Limes: The only guarantee is probably having the atomic bomb. But NATO is also meant by some Americans as an alternative to European atomic bomb. If the American umbrella is put into question, than some European countries like Germany, for example, could think they need an atomic bomb.
Karaganov: It’s a very philosophical question, I do not share the official views of my government. U.S. are using Japan and Europe as their pawns. If they become nuclear, the world become freer and safer.
Poland is a very desperate country, worse than Iran, so I wouldn’t think Russia could tolerate Polish proliferation. They’re suicidal.
I would tolerate Italy with an atomic bomb, and saying this, of course, I’m joking. Germany is a very difficult question, they are very different from what they used to be, they are more pacific than Danes are. Nowadays, they are in a strange mood, but I don’t think they are already in a militaristic mood. Let’s see what comes out. We are in a very fluid situation, and I don’t think the structure of Europe which we’ve seen in the last 70 years will survive. We should think about the future of this fading Europe.
What is sure is that this dependence from the United States, which are not interested in stability and cooperation in Europe, is dangerous.
Limes: What is your grand strategy?
Karaganov: Hopefully after a decade things will start to become different. We will be able to fix our Western security border. In the meantime, we’ll become, of course, more dependent on China and the East. But in 10 years there will be a different world and a different Europe, and we will start to build what I call a Greater Eurasia, that is a Commonwealth of countries from Shanghai to Lisbon or Paris, I’m not sure if Britain can be included, but many countries in Europe, yes. This is the best scenario.

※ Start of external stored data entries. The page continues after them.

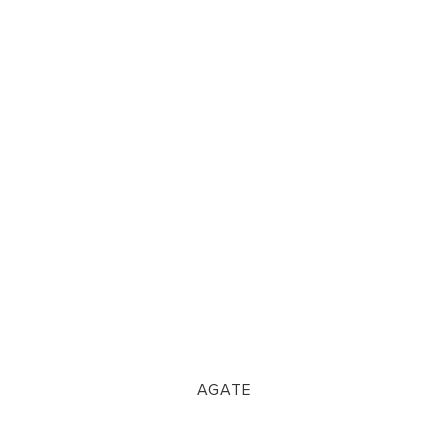
AGATE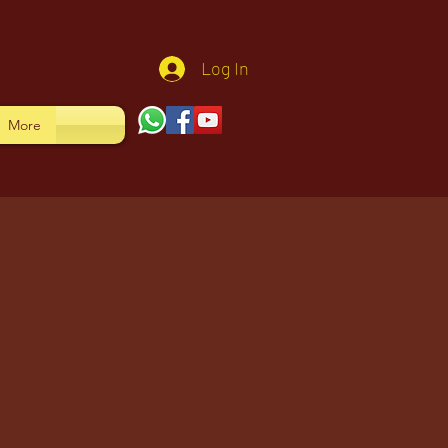
Log In
More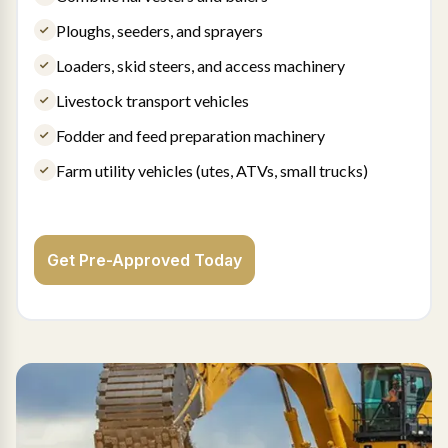
Ploughs, seeders, and sprayers
Loaders, skid steers, and access machinery
Livestock transport vehicles
Fodder and feed preparation machinery
Farm utility vehicles (utes, ATVs, small trucks)
Get Pre-Approved Today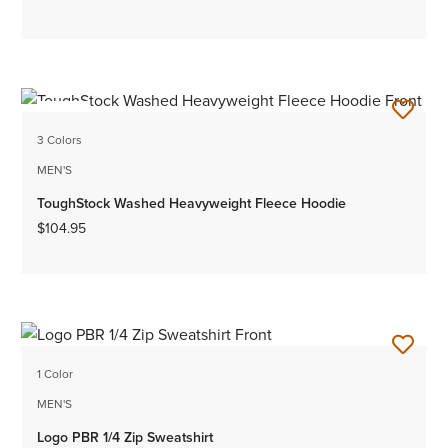
NEW
3 Colors
MEN'S
ToughStock Washed Heavyweight Fleece Hoodie
$104.95
1 Color
MEN'S
Logo PBR 1/4 Zip Sweatshirt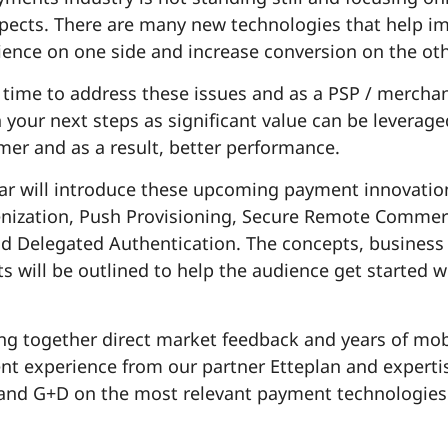
spects. There are many new technologies that help i
ience on one side and increase conversion on the oth
 time to address these issues and as a PSP / merchan
n your next steps as significant value can be leverage
er and as a result, better performance.
ar will introduce these upcoming payment innovatio
ization, Push Provisioning, Secure Remote Commerc
nd Delegated Authentication. The concepts, business
s will be outlined to help the audience get started w
ing together direct market feedback and years of mob
t experience from our partner Etteplan and experti
and G+D on the most relevant payment technologies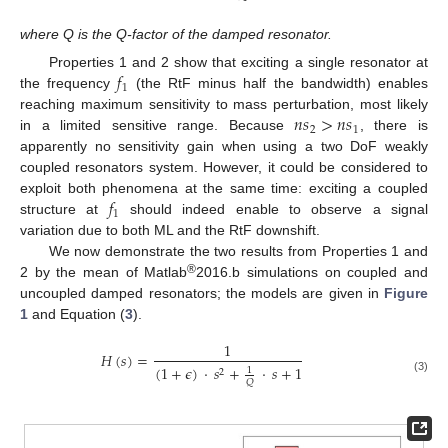
where Q is the Q-factor of the damped resonator.
𝑓
Properties 1 and 2 show that exciting a single resonator at
1
the frequency
(the RtF minus half the bandwidth) enables
𝑛
𝑠
>
𝑛
𝑠
reaching maximum sensitivity to mass perturbation, most likely
2
1
in a limited sensitive range. Because
, there is
apparently no sensitivity gain when using a two DoF weakly
coupled resonators system. However, it could be considered to
𝑓
exploit both phenomena at the same time: exciting a coupled
1
structure at
should indeed enable to observe a signal
variation due to both ML and the RtF downshift.
We now demonstrate the two results from Properties 1 and
®
2 by the mean of Matlab
2016.b simulations on coupled and
uncoupled damped resonators; the models are given in
Figure
1
and Equation (
3
).
1
𝐻
(
𝑠
)
=
(
1
+
𝜖
)
·
𝑠
+
·
𝑠
+
1
1
2
(3)
𝑄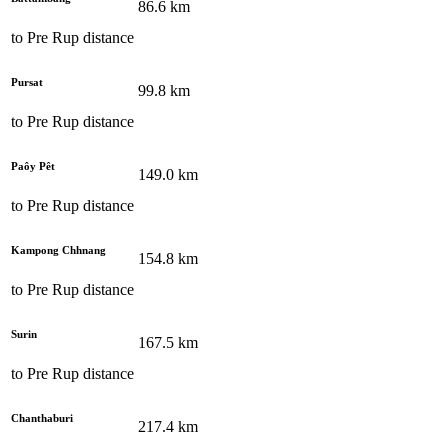
86.6
km
to
Pre Rup
distance
Pursat
99.8
km
to
Pre Rup
distance
Paôy Pêt
149.0
km
to
Pre Rup
distance
Kampong Chhnang
154.8
km
to
Pre Rup
distance
Surin
167.5
km
to
Pre Rup
distance
Chanthaburi
217.4
km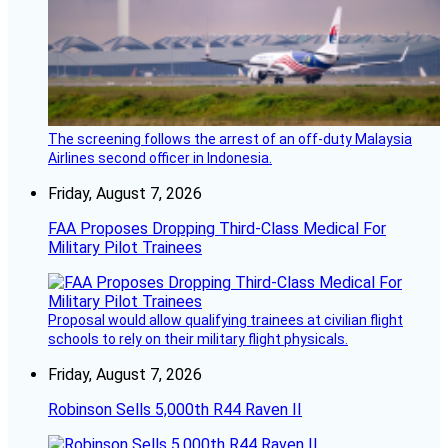
The screening follows the arrest of an off-duty Malaysia
Airlines second officer in Indonesia.
Friday, August 7, 2026
FAA Proposes Dropping Third-Class Medical For
Military Pilot Trainees
Proposal would allow qualifying trainees at civilian flight
schools to rely on their military flight physicals.
Friday, August 7, 2026
Robinson Sells 5,000th R44 Raven II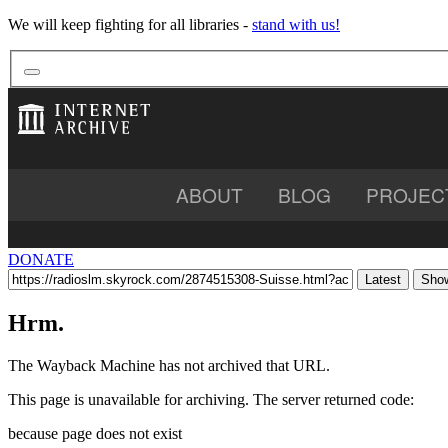
We will keep fighting for all libraries -
stand with us!
ABOUT
BLOG
PROJEC
BOOKS
VIDEO
AU
DONATE
Latest
Show
Hrm.
The Wayback Machine has not archived that URL.
This page is unavailable for archiving. The server returned code:
because page does not exist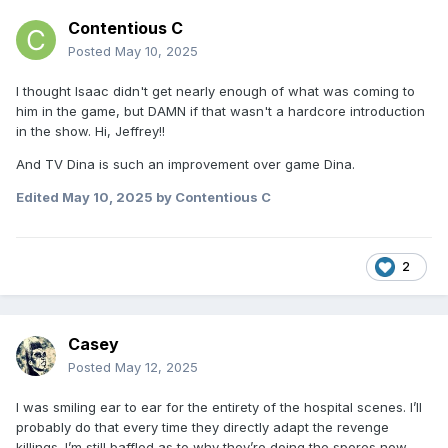
Contentious C
Posted
May 10, 2025
I thought Isaac didn't get nearly enough of what was coming to
him in the game, but DAMN if that wasn't a hardcore introduction
in the show. Hi, Jeffrey!!
And TV Dina is such an improvement over game Dina.
Edited
May 10, 2025
by Contentious C
2
Casey
Posted
May 12, 2025
I was smiling ear to ear for the entirety of the hospital scenes. I’ll
probably do that every time they directly adapt the revenge
killings. I’m still baffled as to why they’re doing the spores now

And history is more open than ever, and we’re in a state of war, it is a total war unleashed by the West, which is trying to regain positions which it has been losing, against the rest. Russia is the crucial part of the rest, it’s a beacon of the rest. I know history, that whomever wanted to achieve victory over Russia were in the end defeated, but I’m not happy of the eventual defeat of others because of the many victims on that road to victory.
Limes: Do you see the risk of a disaggregation process of the Russian Federation starting as consequence of a prolonged conflict?
Karaganov: We know it’s a possibility and we are openly talking about that and discuss that. We recently had an impressive discussion at the Assembly of the Council on Foreign and Defence Policy.
We were talking about the absolute need of a victory exactly to avoid that kind of a scenario. And we also know that for the first time since the previous Cold War we have some Western powers openly aiming at disaggregating Russia. The picture is much worse that the one we had during the previous Cold War, when the aim was deterring and containing, but now the aim is simple disintegration and collapse. So, we know the stakes are very high and that is why I am very worried about escalation.